When a line in the data below includes "after", pick it out and copy it.

■ SUPPLIED MATERIAL ■
Content starts
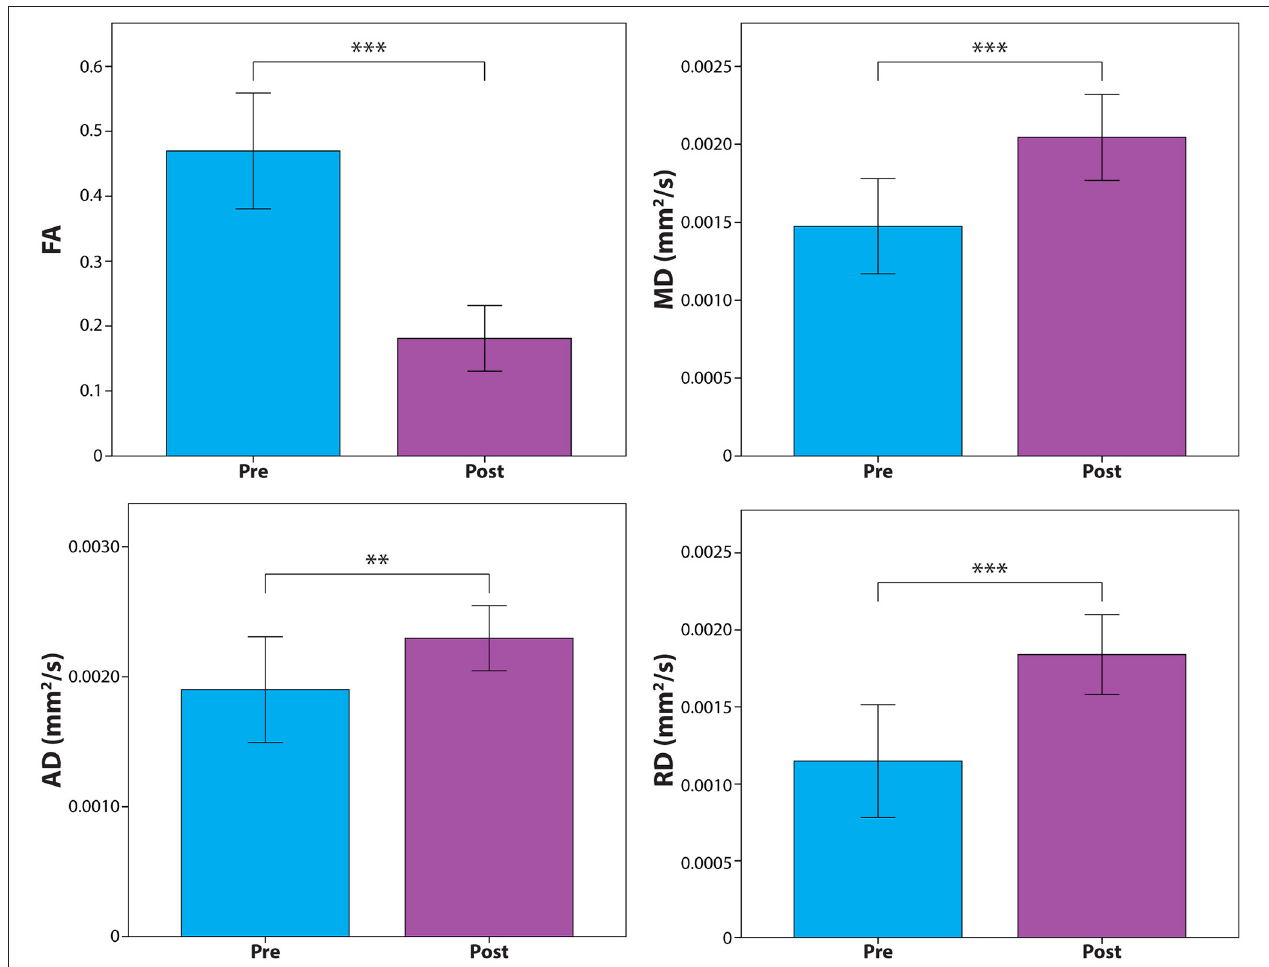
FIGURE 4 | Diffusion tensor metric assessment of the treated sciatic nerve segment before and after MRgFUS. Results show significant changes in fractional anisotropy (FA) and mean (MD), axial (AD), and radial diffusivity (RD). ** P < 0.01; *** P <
Content ends
Content starts
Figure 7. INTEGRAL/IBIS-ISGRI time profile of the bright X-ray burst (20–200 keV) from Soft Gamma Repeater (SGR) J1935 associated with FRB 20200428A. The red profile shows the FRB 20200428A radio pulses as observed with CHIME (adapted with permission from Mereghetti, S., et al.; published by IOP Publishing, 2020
Content ends
Content starts
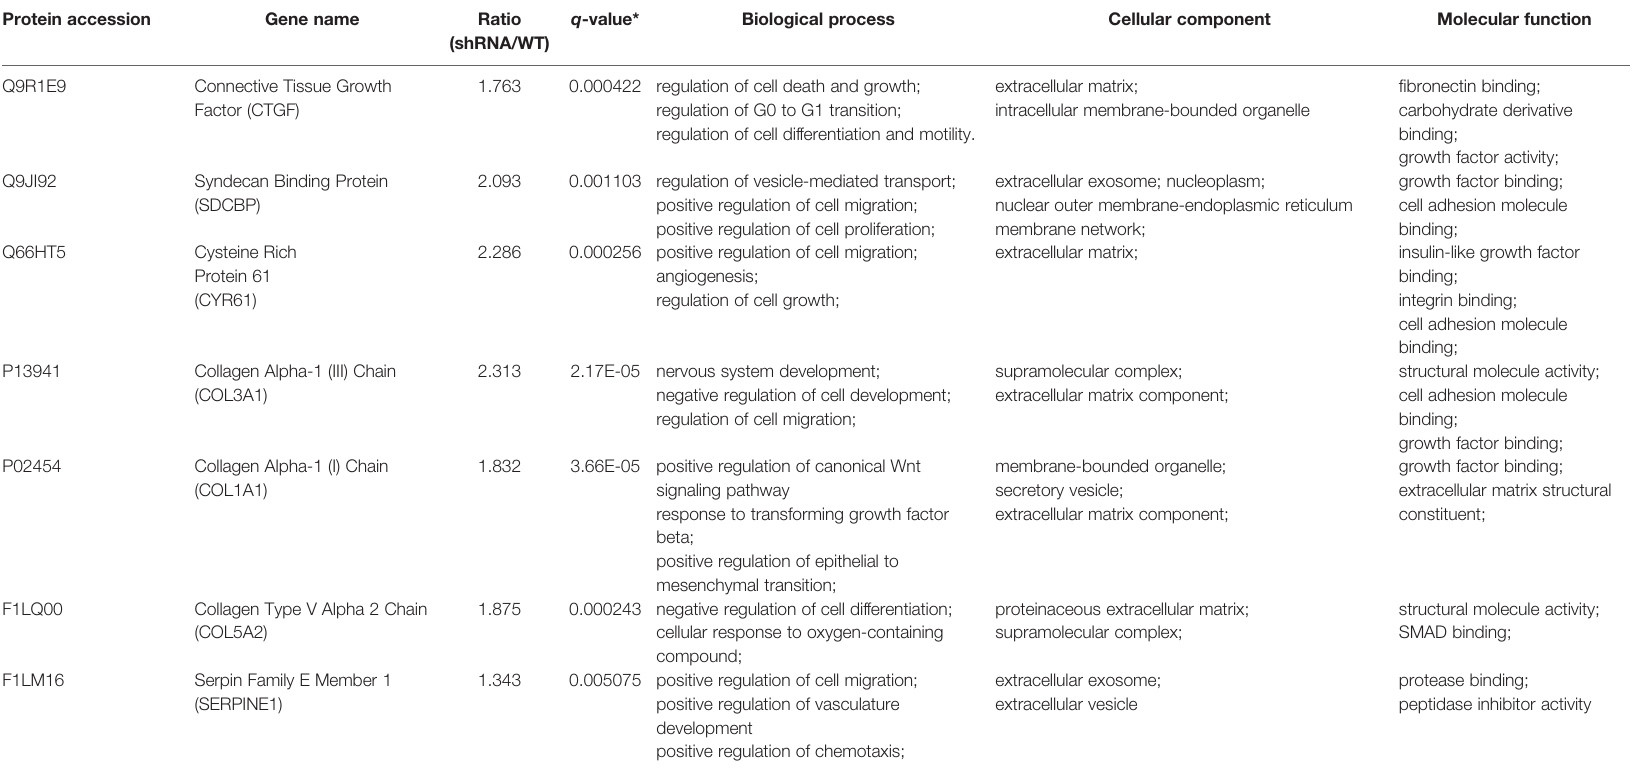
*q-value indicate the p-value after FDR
Content ends
■ RESPONSE ■
FIGURE 4 | Diffusion tensor metric assessment of the treated sciatic nerve segment before and after MRgFUS. Results show significant changes in fractional anisotropy (FA) and mean (MD), axial (AD), and radial diffusivity (RD). ** P < 0.01; *** P <
*q-value indicate the p-value after FDR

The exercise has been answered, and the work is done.